Markup Languages for Complex Documents

About MLCD

Virtually all electronic documents contain markup in some form or other. Most current standards for generic markup are based on SGML (Standard Generalized Markup Language). For example, the SGML-based markup language HTML (Hypertext Markup Language) is an essential part of the technology underlying the World Wide Web. SGML's subset XML (Extensible Markup Language) plays a crucial role as exchange format in sectors ranging from industry over business and administration to education and academic research.

XML documents can be regarded as linearizations of trees using a notation similar to labelled bracketing, and the trees so represented can be regarded as parse trees or abstract data structures conforming to the grammar defined in the documents' DTD or schema. These close ties between linearization, data structure, and grammar have been essential to the success of XML.

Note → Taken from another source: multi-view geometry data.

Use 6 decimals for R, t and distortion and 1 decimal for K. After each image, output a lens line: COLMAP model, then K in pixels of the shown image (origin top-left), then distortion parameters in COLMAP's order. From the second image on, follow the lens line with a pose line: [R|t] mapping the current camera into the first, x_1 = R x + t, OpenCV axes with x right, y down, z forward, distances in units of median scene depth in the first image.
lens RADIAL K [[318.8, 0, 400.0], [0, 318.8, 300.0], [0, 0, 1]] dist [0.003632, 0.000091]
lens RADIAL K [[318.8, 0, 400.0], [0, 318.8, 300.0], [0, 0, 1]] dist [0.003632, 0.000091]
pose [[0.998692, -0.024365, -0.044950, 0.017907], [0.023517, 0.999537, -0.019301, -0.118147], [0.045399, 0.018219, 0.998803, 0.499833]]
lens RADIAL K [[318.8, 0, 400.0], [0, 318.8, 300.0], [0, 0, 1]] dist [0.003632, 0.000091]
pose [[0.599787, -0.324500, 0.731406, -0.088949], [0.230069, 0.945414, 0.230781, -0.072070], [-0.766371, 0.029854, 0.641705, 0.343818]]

Notwithstanding XML's strengths, crucial problems invite further research. Most notably, since XML is based on context-free or constituent structure grammars, there are difficulties representing overlapping, fragmented or disordered elements, and multiple co-existing alternative structures.

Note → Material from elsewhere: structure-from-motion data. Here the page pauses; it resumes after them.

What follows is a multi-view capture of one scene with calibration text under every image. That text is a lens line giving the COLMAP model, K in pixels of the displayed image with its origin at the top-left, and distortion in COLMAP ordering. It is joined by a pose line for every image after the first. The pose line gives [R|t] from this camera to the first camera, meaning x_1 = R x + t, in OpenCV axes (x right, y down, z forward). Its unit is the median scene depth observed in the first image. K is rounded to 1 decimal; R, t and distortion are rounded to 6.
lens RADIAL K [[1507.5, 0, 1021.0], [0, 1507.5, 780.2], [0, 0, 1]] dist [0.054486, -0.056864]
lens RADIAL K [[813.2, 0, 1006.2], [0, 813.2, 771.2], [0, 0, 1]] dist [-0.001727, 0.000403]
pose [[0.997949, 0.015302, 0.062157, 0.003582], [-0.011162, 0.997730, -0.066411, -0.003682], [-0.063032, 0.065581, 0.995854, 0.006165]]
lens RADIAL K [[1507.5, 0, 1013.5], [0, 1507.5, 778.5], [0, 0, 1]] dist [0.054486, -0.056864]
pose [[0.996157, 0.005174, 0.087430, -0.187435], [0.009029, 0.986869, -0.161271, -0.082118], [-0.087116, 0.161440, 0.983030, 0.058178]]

Such complex structures are ubiquitous in traditional as well as in "digitally born" documents. For example, pages, columns and lines tend to overlap with chapters, sections and sentences in almost every printed or hand-written document. Sentences and direct speech tend to overlap in prose, verse lines and sentences in poetry, speeches and various other phenomena in drama. Any attempt to record the world's written cultural heritage without taking such structures into account runs the risk of misrepresenting the original sources. Complex structures are also frequent in databases, computer games, computer-based literature and linguistically annotated corpora.

MLCD aims to provide a notation, a data structure and a constraint language which as far as possible is compatible with and retains the strengths of XML-based markup, yet solves the problems with representation and processing of complex structures. The project also contributes in attempts to develop a formal semantics for markup systems. Solutions to the problems addressed by the project have to be practically feasible as well as theoretically sound. Therefore, the project develops experimental and prototype application software as proof of concept.

Work on MLCD started in 2001. The project is a collaboration between researchers currently at the universities of Bergen (Norway), Montréal (Canada), and at Black Mesa Technologies (New Mexico, USA). The project is lead by Claus Huitfeldt (University of Bergen), and its web resources are hosted by Black Mesa Technologies. It has received funding from the University of Bergen, Uni Digital, and the Meltzer Foundation.

MLCD is expected to have practical as well as theoretical significance. If the project is successful, future document technology may respond better to the needs of scholars and other document creators and their audiences than is the case today. The cross-disciplinary nature of the project may also lay the foundation for new approaches to document theory which have better chances of reconciling markup technology with adequate theories of document structure.